When i used built-in Log2 in python library i got WA for second subtask and But when I manually calculated log2 i got correct AC

I think the problem is due to approximation. For small testcases it may seem to work. But for larger values the error may be too high to ignore (ie answer may vary by ± 1 index position) , thereby rendering WA.

i checked for 10^18 from both files i got 7 in both cases

Even tried Both C++ and Python

fails for some inputs between 1 \leq 10^{18} not checking just for 10^{18} gets AC. WA due to precision errors bro

I write it as log2((long double)n) in c++ . It showed AC.

I had the same issue in Python while using `math.log2()`

, I then used `bit_length() -1`

can you please elaborate?

Try log2(2**59 - 1) in Python, it yields 59.0

Likewise, in C++ int(log2(2^59 - 1)) yields 59

Log2 isn’t very reliable for ‘exact’ computations. It is better to implement it manually for the specific use cases required in your problem.

https://codeforces.com/blog/entry/56975 here is the detailed explanation for those who use it in C++

Ohh I got it

**> Be careful for log2**

basically `bit_length()`

returns the position of the highest set bit i.e. the length of the binary representation of the number (i.e. log2)

refer to this link https://stackoverflow.com/questions/3719631/log-to-the-base-2-in-python

Check for this:

**1**

**18014398509481983**

The output should be 9, I think yours should give 2.

Yes Built-in Log Program is giving answer 2

Yes, the log function is losing precision for large numbers.
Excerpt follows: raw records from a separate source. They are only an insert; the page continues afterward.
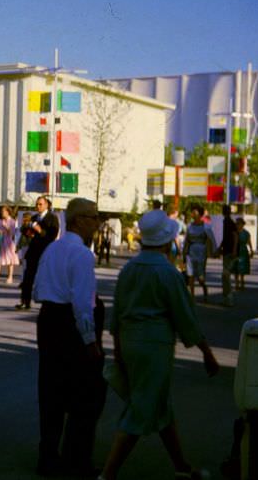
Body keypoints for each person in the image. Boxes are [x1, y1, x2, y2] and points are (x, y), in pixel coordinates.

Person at [98, 209, 219, 480]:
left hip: (129, 341)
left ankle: (181, 466)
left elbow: (117, 312)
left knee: (159, 404)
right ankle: (107, 474)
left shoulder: (129, 269)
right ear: (167, 241)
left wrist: (117, 348)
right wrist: (206, 352)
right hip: (155, 345)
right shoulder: (168, 273)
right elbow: (185, 317)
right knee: (142, 408)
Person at [33, 198, 105, 477]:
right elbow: (82, 301)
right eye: (93, 217)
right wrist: (90, 340)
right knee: (84, 395)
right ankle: (77, 460)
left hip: (49, 319)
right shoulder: (82, 254)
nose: (97, 223)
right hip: (70, 324)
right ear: (78, 220)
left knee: (50, 390)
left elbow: (39, 287)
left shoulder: (53, 249)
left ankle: (48, 456)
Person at [18, 196, 59, 309]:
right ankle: (25, 301)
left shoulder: (52, 218)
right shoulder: (35, 217)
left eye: (40, 204)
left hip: (46, 251)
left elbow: (52, 235)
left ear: (46, 205)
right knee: (28, 277)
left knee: (46, 278)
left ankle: (49, 303)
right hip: (33, 251)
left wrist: (40, 230)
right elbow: (24, 229)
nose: (38, 206)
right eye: (37, 204)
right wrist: (28, 231)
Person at [182, 205, 215, 303]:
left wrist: (211, 252)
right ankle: (191, 296)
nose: (193, 214)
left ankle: (204, 289)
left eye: (195, 212)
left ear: (200, 214)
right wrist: (184, 253)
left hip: (201, 251)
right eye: (192, 212)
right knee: (190, 274)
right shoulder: (189, 226)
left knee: (200, 276)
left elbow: (211, 239)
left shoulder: (206, 226)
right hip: (191, 251)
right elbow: (186, 240)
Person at [217, 204, 238, 307]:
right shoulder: (227, 222)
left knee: (226, 274)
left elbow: (235, 236)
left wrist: (234, 250)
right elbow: (224, 237)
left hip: (229, 251)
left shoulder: (228, 222)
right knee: (225, 275)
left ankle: (229, 297)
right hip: (227, 250)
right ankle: (226, 297)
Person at [0, 206, 19, 284]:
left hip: (10, 243)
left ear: (7, 212)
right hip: (2, 241)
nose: (2, 213)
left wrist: (6, 228)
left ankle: (10, 277)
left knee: (10, 261)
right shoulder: (0, 221)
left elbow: (12, 233)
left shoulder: (13, 221)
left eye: (3, 211)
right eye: (1, 211)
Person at [232, 218, 253, 291]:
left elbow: (249, 242)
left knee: (242, 267)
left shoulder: (246, 233)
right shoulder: (234, 233)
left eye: (239, 223)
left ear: (243, 224)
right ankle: (237, 284)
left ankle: (242, 283)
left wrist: (251, 250)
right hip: (235, 250)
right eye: (237, 223)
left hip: (243, 251)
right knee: (236, 268)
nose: (238, 225)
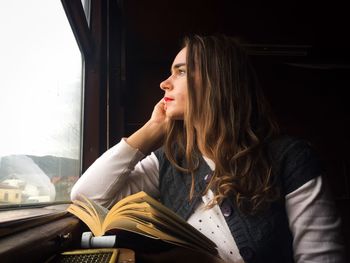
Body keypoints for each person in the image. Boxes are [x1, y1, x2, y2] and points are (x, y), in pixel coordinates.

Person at [71, 35, 345, 262]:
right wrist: (151, 129)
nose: (164, 83)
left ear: (218, 81)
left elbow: (322, 258)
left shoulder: (290, 158)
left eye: (180, 71)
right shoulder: (170, 161)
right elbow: (86, 196)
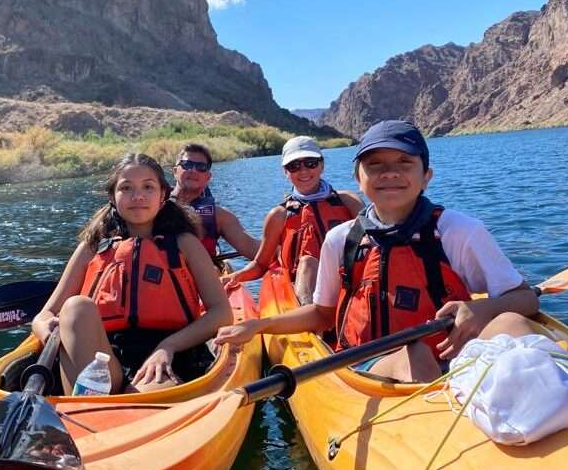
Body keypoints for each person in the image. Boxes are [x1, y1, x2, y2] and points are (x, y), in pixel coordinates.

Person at [215, 120, 540, 382]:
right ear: (358, 179)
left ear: (426, 176)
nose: (390, 173)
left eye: (405, 162)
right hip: (369, 362)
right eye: (375, 165)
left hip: (454, 357)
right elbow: (323, 315)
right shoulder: (341, 239)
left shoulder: (460, 231)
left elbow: (525, 298)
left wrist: (484, 309)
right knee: (414, 354)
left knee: (513, 324)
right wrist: (259, 326)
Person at [31, 153, 232, 394]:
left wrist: (168, 346)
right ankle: (85, 405)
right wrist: (47, 332)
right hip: (104, 358)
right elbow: (45, 314)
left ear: (163, 195)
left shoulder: (185, 244)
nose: (138, 196)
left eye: (148, 187)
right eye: (126, 188)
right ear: (113, 197)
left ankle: (110, 404)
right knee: (75, 307)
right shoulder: (92, 247)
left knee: (139, 396)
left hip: (168, 356)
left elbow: (222, 313)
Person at [221, 136, 362, 304]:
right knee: (307, 262)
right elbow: (260, 264)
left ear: (321, 165)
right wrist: (231, 278)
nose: (303, 171)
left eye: (310, 163)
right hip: (303, 288)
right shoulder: (279, 215)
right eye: (294, 166)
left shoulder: (348, 201)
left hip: (346, 279)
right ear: (285, 172)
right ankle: (310, 313)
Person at [171, 143, 259, 260]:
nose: (193, 170)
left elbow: (254, 248)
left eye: (201, 167)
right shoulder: (155, 206)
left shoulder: (220, 216)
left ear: (208, 177)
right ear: (175, 171)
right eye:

That’s the reason for WA. This link explains the problem for C++, but I think the reason for Python should be the same.

Faced the same problem with log2(n) but log2l(n) will work fine in c++…

Yes, after many WA. I did the same thing and got AC.

that is log2((long double)n).

reason:

both long long int and double are of same size 8 bytes.

but when we pass long long int in log2 function then it will implicitly convert it into double.

and when large long long int converted into double it will lose some data because in double it will also store floating digits after this decimal point.

So, after type casting long long int into long double(12 bytes)…data of large number also not lossed…

This is my first contribution…hope it will be helpful